I was the girl who always got asked for ID at nightclubs so I have never really felt my age. My nightclubbing days ended when I had my first child, and I expect that if I put on my party duds now and headed out on the town I would probably be waved (or laughed) through the door without a second glance by every bouncer worth his badge. But I still don’t feel old.

I think I still look the same. Or at least I did until recently. A few weeks ago I was going through some old photos and found one of me at a friend’s wedding about fifteen years ago. It’s one of the few photos that I really like so I proudly displayed it on my desk. “Who’s that, Mum?” asked Indiana pointing to the Ghost of Mummy Past as I scraped my ego from the floor.

Okay, so maybe I do look a little different but I definitely still feel the same. I am as ridiculously healthy as I have always been. I can do everything I used to do except for cartwheels – and that’s just because I don’t have time to practice. But trust the medical profession to rain on my Botox-free parade. It seems all my aging is happening on the inside – I’m a sort of modern, female Dorian Gray.

The first indication of a covert attack by the forces of time – my ruthless nemesis – came after a recent run of miscarriages. I considered myself the random victim of an unexplainable mystery. That is until a kind young doctor thought he was being helpful by giving me the old, “It’s probably your age,” routine. Excuse me? One throwaway line and I had traversed the generation gap.

The second wave came a few weeks ago when I noticed that a certain area in my breast had an ever so faint, niggling pain.
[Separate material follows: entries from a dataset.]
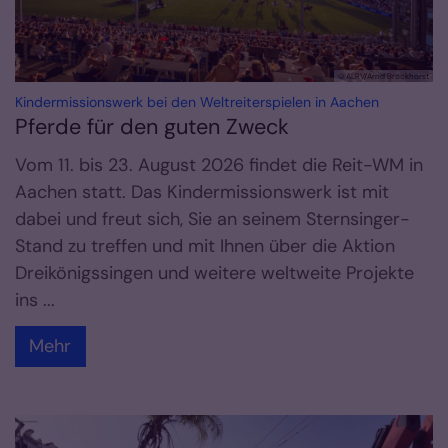
© ALRV/Arnd Brockhorst
:
Kindermissionswerk bei den Weltreiterspielen in Aachen
Pferde für den guten Zweck
Vom 11. bis 23. August 2026 findet die Reit-WM in
Aachen statt. Das Kindermissionswerk ist mit
dabei und freut sich, Sie an seinem Sternsinger-
Stand zu treffen und mit Ihnen über die Aktion
Dreikönigssingen und weitere weltweite Projekte
ins ...
Mehr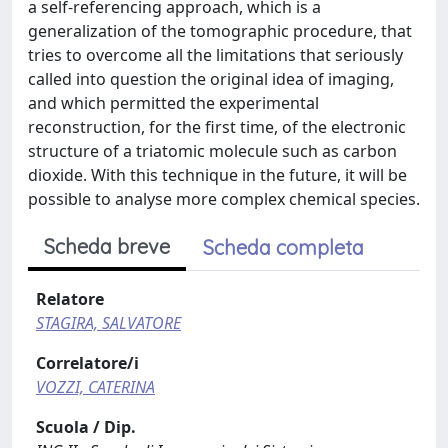
a self-referencing approach, which is a
generalization of the tomographic procedure, that
tries to overcome all the limitations that seriously
called into question the original idea of imaging,
and which permitted the experimental
reconstruction, for the first time, of the electronic
structure of a triatomic molecule such as carbon
dioxide. With this technique in the future, it will be
possible to analyse more complex chemical species.
Scheda breve
Scheda completa
Relatore
STAGIRA, SALVATORE
Correlatore/i
VOZZI, CATERINA
Scuola / Dip.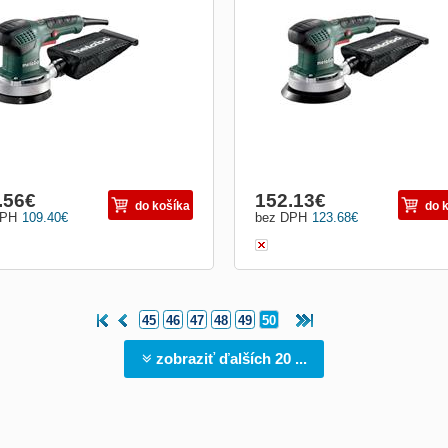
ómiou Elektronika Vario (V) pre
ergonómiou Elektronika Vario (V) pre
u s otáčkami primeranými pre materiál
prácu s otáčkami primeranými pre mat
väť s protišmykovým pogumovaným
Rukoväť s protišmykovým pogumov
chom Robustná skriňa ložiska zo
povrchom Robustná skriňa ložiska z
iny hliníka Práca bez vibrácií vďaka
zliatiny hliníka Práca bez vibrácií vďa
i kľudnému chodu
veľmi kľudnému chodu Ľah...
.56
€
152.13
€
do košíka
do 
DPH
109.40
€
bez DPH
123.68
€
45
46
47
48
49
50
zobraziť ďalších 20 ...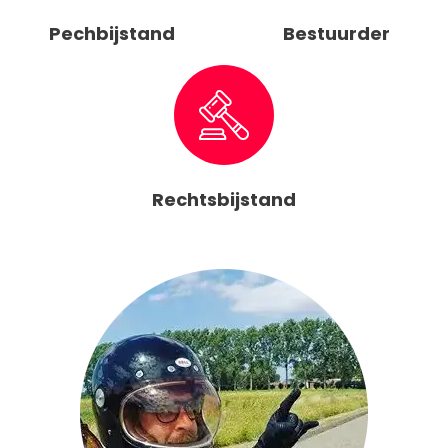
Pechbijstand
Bestuurder
Rechtsbijstand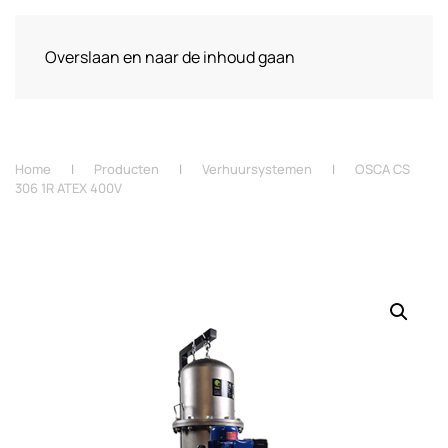
Overslaan en naar de inhoud gaan
Home
Producten
Verhuursystemen
OSCA CS
306 1R ATEX 400V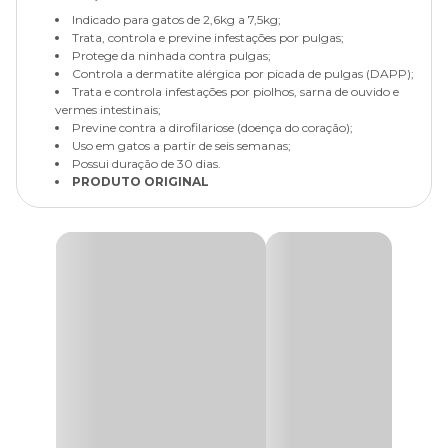
Indicado para gatos de 2,6kg a 7,5kg;
Trata, controla e previne infestações por pulgas;
Protege da ninhada contra pulgas;
Controla a dermatite alérgica por picada de pulgas (DAPP);
Trata e controla infestações por piolhos, sarna de ouvido e
vermes intestinais;
Previne contra a dirofilariose (doença do coração);
Uso em gatos a partir de seis semanas;
Possui duração de 30 dias.
PRODUTO ORIGINAL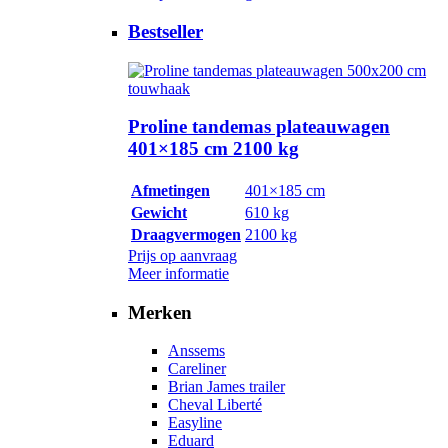
Bestseller
Proline tandemas plateauwagen
401×185 cm 2100 kg
Afmetingen
401×185 cm
Gewicht
610 kg
Draagvermogen
2100 kg
Prijs op aanvraag
Meer informatie
Merken
Anssems
Careliner
Brian James trailer
Cheval Liberté
Easyline
Eduard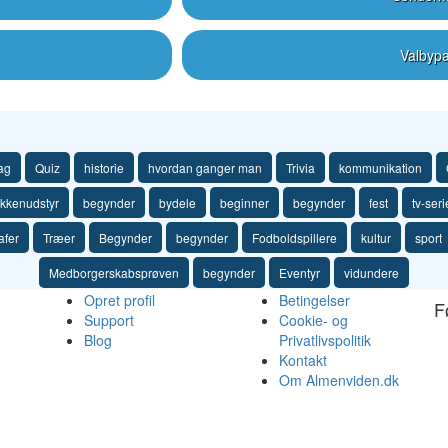
Valbyp
ag
Quiz
historie
hvordan ganger man
Trivia
kommunikation
kkenudstyr
begynder
bydele
beginner
begynder
fest
tv-seri
afer
Træer
Begynder
begynder
Fodboldspillere
kultur
sport
Medborgerskabsprøven
begynder
Eventyr
vidundere
Opret profil
Betingelser
F
Support
Cookie- og
Blog
Privatlivspolitik
Kontakt
Om Almenviden.dk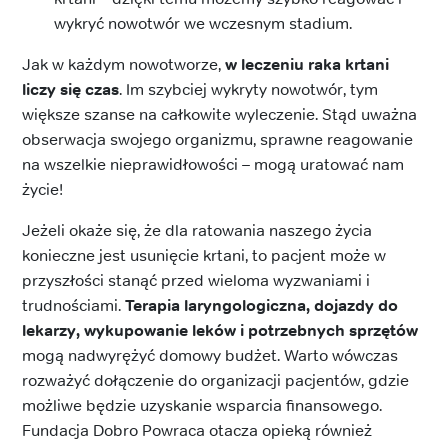
wykryć nowotwór we wczesnym stadium.
Jak w każdym nowotworze,
w leczeniu raka krtani
liczy się czas
. Im szybciej wykryty nowotwór, tym
większe szanse na całkowite wyleczenie. Stąd uważna
obserwacja swojego organizmu, sprawne reagowanie
na wszelkie nieprawidłowości – mogą uratować nam
życie!
Jeżeli okaże się, że dla ratowania naszego życia
konieczne jest usunięcie krtani, to pacjent może w
przyszłości stanąć przed wieloma wyzwaniami i
trudnościami.
Terapia laryngologiczna, dojazdy do
lekarzy, wykupowanie leków i potrzebnych sprzętów
mogą nadwyrężyć domowy budżet. Warto wówczas
rozważyć dołączenie do organizacji pacjentów, gdzie
możliwe będzie uzyskanie wsparcia finansowego.
Fundacja Dobro Powraca otacza opieką również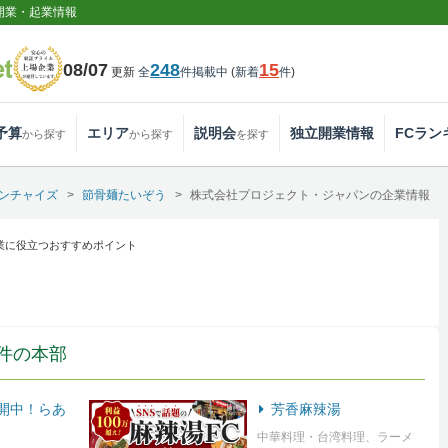
開業・起業情報
08/07
248
15
更新
全
件掲載中
(
新着
件
)
予算
エリア
説明会
独立開業情報
FCラン
から探す
から探す
を探す
ンチャイズ
節骨麺たいぞう
株式会社プロジェクト・ジャパンの企業情報
業に役立つおすすめポイント
件の本部
展開中！らあ
芳香麻辣湯
中華料理・台湾料理、ラーメ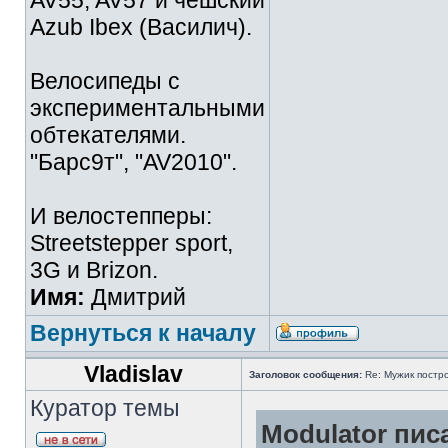
AV55, AV57 и чешский
Azub Ibex (Василич).
Велосипеды с
экспериментальными
обтекателями.
"Барс9т", "AV2010".
И велостепперы:
Streetstepper sport,
3G и Brizon.
Имя:
Дмитрий
Вернуться к началу
Vladislav
Заголовок сообщения:
Re: Мужик постро
Куратор темы
Modulator писа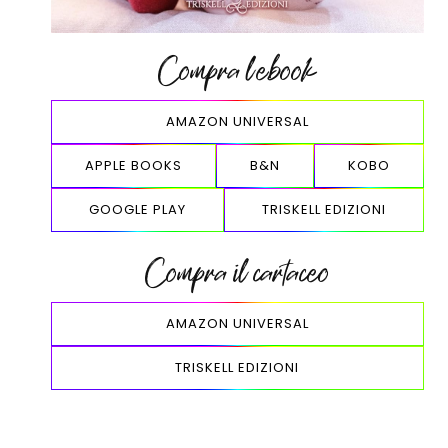
Compra l’ebook
AMAZON UNIVERSAL
APPLE BOOKS
B&N
KOBO
GOOGLE PLAY
TRISKELL EDIZIONI
Compra il cartaceo
AMAZON UNIVERSAL
TRISKELL EDIZIONI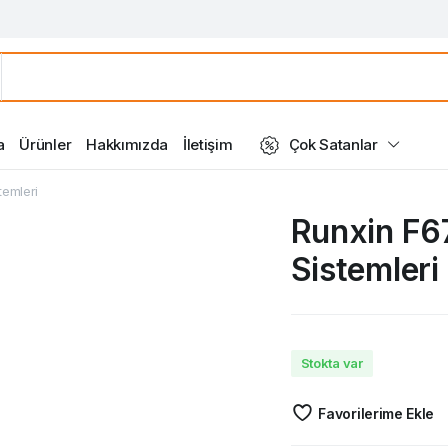
a
Ürünler
Hakkımızda
İletişim
Çok Satanlar
temleri
Runxin F67
Sistemleri
Stokta var
Favorilerime Ekle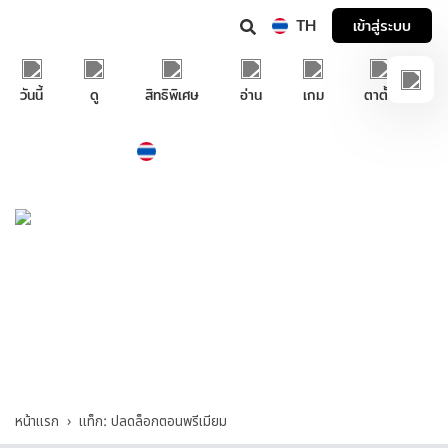
TH
เข้าสู่ระบบ
วันนี้
ดู
สิทธิพิเศษ
อ่าน
เกม
ตาตั้ง
Thailand
ภาษาไทย
บริการช่วยเหลือทรูไอดี
ปลดล็อกตอนพรีเมียม - รวมคำถามและคำตอบ
ที่เกี่ยวกับ "ปลดล็อกตอนพรีเมียม"
หน้าแรก
แท็ก: ปลดล็อกตอนพรีเมียม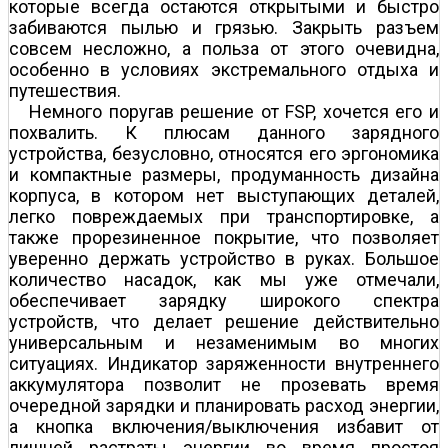
которые всегда остаются открытыми и быстро
забиваются пылью и грязью. Закрыть разъем
совсем несложно, а польза от этого очевидна,
особенно в условиях экстремального отдыха и
путешествия.
Немного поругав решение от FSP, хочется его и
похвалить. К плюсам данного зарядного
устройства, безусловно, относятся его эргономика
и компактные размеры, продуманность дизайна
корпуса, в котором нет выступающих деталей,
легко повреждаемых при транспортировке, а
также прорезиненное покрытие, что позволяет
уверенно держать устройство в руках. Большое
количество насадок, как мы уже отмечали,
обеспечивает зарядку широкого спектра
устройств, что делает решение действительно
универсальным и незаменимым во многих
ситуациях. Индикатор заряженности внутреннего
аккумулятора позволит не прозевать время
очередной зарядки и планировать расход энергии,
а кнопка включения/выключения избавит от
лишней растраты энергии во время простоя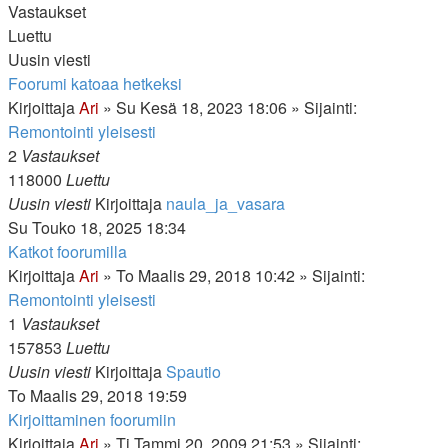
Vastaukset
Luettu
Uusin viesti
Foorumi katoaa hetkeksi
Kirjoittaja
Ari
»
Su Kesä 18, 2023 18:06
» Sijainti:
Remontointi yleisesti
2
Vastaukset
118000
Luettu
Uusin viesti
Kirjoittaja
naula_ja_vasara
Su Touko 18, 2025 18:34
Katkot foorumilla
Kirjoittaja
Ari
»
To Maalis 29, 2018 10:42
» Sijainti:
Remontointi yleisesti
1
Vastaukset
157853
Luettu
Uusin viesti
Kirjoittaja
Spautio
To Maalis 29, 2018 19:59
Kirjoittaminen foorumiin
Kirjoittaja
Ari
»
Ti Tammi 20, 2009 21:53
» Sijainti: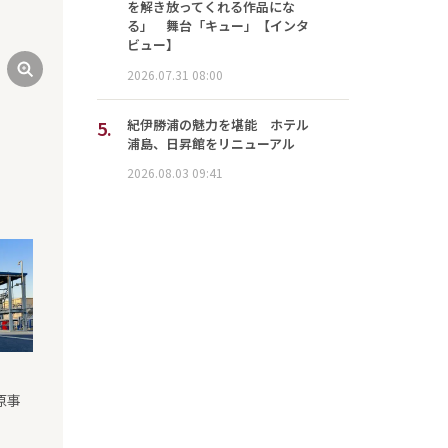
を解き放ってくれる作品にな
る」 舞台「キュー」【インタ
ビュー】
2026.07.31 08:00
5.
紀伊勝浦の魅力を堪能 ホテル
浦島、日昇館をリニューアル
2026.08.03 09:41
原事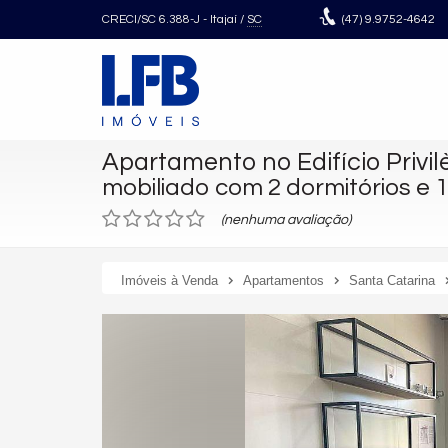
CRECI/SC 6.388-J
- Itajaí /
SC
(47)
9.9752-4642
Apartamento no Edifício Privi
mobiliado com 2 dormitórios e
(nenhuma avaliação)
Imóveis à Venda
Apartamentos
Santa Catarina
Because I have had a lot of pregnancies (eight at last count) my breasts have undergone quite a few changes and I had lost sight of what was ‘normal’. I rang our local BreastScreen provider but – here’s the irony – because I am under 40 I am too young for a free mammogram.

Not prepared to wait until next year, my doctor referred me for a mammogram and ultrasound. It turns out I have a cyst in my breast which is supposedly nothing to worry about. Except for the fact that my Google search revealed that breast cysts usually affect “middle-aged women from 35 upwards.” Excuse me again! Middle- aged! Perhaps I do have something to worry about.

Irish poet William Butler Yeats was the first to declare that this is ‘no country for old men’ in his poem Sailing to Byzantium. And I have to say I was starting to agree with him. The poem declares that:

An aged man is but a paltry thing,
A tattered coat upon a stick,

Yes, I had started feeling a little paltry what with all this talk about age and getting old.

But I persevered with my friend Yeats. And I believe he has a solution. The next part reads:

unless

And it’s the ‘unless’ that is important.

unless

Soul clap its hands and sing, and louder sing

For every tatter in its mortal dress

There’s my answer.

I invite you all to my Getting Older Party. I’ll be the one in the corner clapping and singing loudly in my tattered mortal party dress.

Do you feel your age? How do you deal with getting older?